En estos instantes, puede catalogarse como guerra hídrica –o por lo menos el control del agua es uno de sus aspectos centrales– la ocupación colonial de Palestina por parte de Israel, que “ostenta la mayor proporción de explotación de los recursos acuíferos disponibles en el mundo: 95 por ciento, que incluye los recursos acuíferos de los territorios ocupados de Cisjordania, el Golán y Gaza, así como el agua que se origina de los ríos en Siria, Jordania y Líbano”. Asimismo, el agua desempeña un papel central en la geopolítica de Israel respecto a sus vecinos árabes: Palestina, Líbano y Siria. Puede hablarse de un apartheid hídrico por parte de ese Estado, que solo permite que los hogares de Cisjordania reciban agua una vez por semana. El 80% del agua que consume Israel proviene de esa Cisjordania ocupada. La situación de Gaza es aún peor, puesto que es “el basurero de las milagrosas plantas desalinizadoras de Israel: ostenta una carestía de agua bebible y la calidad del agua es terrible, pese a que Israel duplicó la cantidad de agua desalinizada que envía a Gaza” (Jalife-Rahme, 2015).
3. Guerras por los recursos naturales (bienes comunes de tipo natural)
El incremento de la producción material en el capitalismo trae aparejado una lucha por el control de los recursos naturales, algo que es indispensable para garantizar el proceso de acumulación de capital. Sobresale por sobre todos los demás, la apropiación del petróleo, como fuente energética fundamental, sin la cual el capitalismo no podría funcionar tal y como lo conocemos. También se ha incrementado la lucha, abierta o encubierta, por controlar una amplia gama de minerales, los tradicionales y los nuevos, indispensables para sostener el ritmo de producción de viejas y nuevas tecnologías. Gran parte de las guerras convencionales que se vienen librando en el planeta en los últimos treinta años son conflictos armados por los recursos, en especial por el petróleo. Tal es el caso de las agresiones imperialistas a Irak y Libia y las guerras de baja intensidad y de cuarta generación que se libra contra Venezuela. En la misma perspectiva deben inscribirse conflictos internos en varios países del mundo, como el que se libra en la República Democrática del Congo, por la apropiación de minerales, entre ellos el del coltan, materia prima indispensable para la producción de aviones, teléfonos celulares y otros artefactos microelectrónicos. Esa guerra, la más atroz y sangrienta de todas las que se libran en la actualidad, está ligada en forma directa con el apetito capitalista e imperialista por apropiarse de los materiales estratégicos que, para su desgracia, se encuentran en el Congo.

Datos disponibles ::
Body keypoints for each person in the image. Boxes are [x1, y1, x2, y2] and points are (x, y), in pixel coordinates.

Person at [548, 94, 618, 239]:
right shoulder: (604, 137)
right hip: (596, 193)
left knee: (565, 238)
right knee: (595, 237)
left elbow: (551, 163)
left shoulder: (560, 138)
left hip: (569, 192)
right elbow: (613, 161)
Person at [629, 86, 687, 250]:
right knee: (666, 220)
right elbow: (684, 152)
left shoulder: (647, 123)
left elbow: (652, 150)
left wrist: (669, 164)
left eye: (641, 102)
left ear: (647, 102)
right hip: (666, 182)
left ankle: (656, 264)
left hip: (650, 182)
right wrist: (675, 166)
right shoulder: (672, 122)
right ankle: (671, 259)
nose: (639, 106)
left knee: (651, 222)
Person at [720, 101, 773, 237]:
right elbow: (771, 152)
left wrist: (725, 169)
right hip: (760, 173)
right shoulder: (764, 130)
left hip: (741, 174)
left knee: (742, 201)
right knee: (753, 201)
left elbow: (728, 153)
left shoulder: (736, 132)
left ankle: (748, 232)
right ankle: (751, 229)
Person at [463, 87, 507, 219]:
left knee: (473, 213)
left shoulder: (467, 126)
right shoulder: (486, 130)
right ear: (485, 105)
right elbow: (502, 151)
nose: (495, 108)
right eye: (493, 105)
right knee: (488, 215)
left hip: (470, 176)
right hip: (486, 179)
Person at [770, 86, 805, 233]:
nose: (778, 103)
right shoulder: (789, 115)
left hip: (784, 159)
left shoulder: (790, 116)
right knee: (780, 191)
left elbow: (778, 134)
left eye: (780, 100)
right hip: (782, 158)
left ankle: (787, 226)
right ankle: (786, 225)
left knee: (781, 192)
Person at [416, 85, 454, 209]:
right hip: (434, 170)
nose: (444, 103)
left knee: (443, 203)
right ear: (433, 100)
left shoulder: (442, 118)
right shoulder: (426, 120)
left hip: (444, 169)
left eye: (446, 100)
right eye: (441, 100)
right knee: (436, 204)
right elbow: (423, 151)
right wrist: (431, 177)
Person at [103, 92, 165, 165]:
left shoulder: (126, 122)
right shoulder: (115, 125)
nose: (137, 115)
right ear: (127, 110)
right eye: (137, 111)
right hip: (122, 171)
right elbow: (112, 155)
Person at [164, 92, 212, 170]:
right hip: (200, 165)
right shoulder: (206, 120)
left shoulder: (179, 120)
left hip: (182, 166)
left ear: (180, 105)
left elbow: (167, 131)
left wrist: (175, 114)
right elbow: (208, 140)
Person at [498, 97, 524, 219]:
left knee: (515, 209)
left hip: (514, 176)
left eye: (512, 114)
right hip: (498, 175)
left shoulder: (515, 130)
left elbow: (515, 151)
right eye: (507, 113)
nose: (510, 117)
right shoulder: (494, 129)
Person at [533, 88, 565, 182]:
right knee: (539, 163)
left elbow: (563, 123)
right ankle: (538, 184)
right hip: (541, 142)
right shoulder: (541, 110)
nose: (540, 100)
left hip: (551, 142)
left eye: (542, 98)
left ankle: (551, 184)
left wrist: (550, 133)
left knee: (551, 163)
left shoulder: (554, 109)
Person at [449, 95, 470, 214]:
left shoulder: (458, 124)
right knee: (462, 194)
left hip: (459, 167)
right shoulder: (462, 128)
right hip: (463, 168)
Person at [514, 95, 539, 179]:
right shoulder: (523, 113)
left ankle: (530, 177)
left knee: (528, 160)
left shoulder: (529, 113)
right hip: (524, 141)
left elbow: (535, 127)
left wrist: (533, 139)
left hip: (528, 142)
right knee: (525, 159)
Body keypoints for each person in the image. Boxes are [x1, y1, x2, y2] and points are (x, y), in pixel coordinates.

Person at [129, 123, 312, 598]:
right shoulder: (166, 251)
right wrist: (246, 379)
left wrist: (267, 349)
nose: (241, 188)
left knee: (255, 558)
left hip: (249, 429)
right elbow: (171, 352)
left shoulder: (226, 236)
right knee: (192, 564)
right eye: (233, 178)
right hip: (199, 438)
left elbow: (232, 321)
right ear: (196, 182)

Tarea 1 :: Según el texto sobre las guerras por los recursos, ¿qué porcentaje del agua que consume Israel proviene de Cisjordania?
Tarea 2 :: Prosigue el texto sobre las guerras por los recursos desde su última oración.
Las filas son un material aparte, sin relación con el texto.

Resultado 1 :: El 80%.

Resultado 2 ::
Este país es un reservorio de materiales fundamentales para el desarrollo capitalista, entre los que se encuentran oro, diamantes, cobre, cobalto, coltan, estaño, tungsteno, zinc, manganeso, magnesio, uranio, niobio y plata. El contrabando de esos minerales alcanza la cifra de seis millones de dólares diarios. En especial, se libra una guerra por el coltan, cuya punta de lanza es la demanda de tantalio, que es una materia prima indispensable para el funcionamiento de las nuevas tecnologías militares (Giunta, 2013).
La guerra por los recursos es bastante antigua, no se originó con el capitalismo, aunque en este modo de producción alcanza niveles inimaginables que en otras épocas históricas. La tierra es el generador principal de las guerras por los recursos, como sucede en Colombia. La diferencia de las guerras tradicionales por los recursos con la que se lleva a cabo en la actualidad en el seno del capitalismo radica en que ahora sí está claro que asistimos a un acelerado agotamiento de esos recursos, lo que torna su disputa más feroz y sangrienta, como se demuestra en las guerras imperialistas. Y no se vaya a creer que solamente se está hablando del agotamiento de los recursos estratégicos (petróleo y minerales), sino que incluso la irracionalidad del capitalismo ha llevado a que cosas que se consideraban casi inagotables están empezando a disminuir, como sucede con la arena. Sí, la arena, que es materia prima para la construcción de edificios, de carreteras, de infraestructura material, pero también de los microchips de los equipos microelectrónicos. No extraña porque de la naturaleza se extraen cada año la alucinante cifra de 15 mil millones de toneladas, lo que está arrasando con depósitos de arena, con playas y con islas enteras. En Indonesia, para citar un caso, han desaparecido 25 islas por el saqueo de la arena de su superficie (Riechmann, 2015: 50).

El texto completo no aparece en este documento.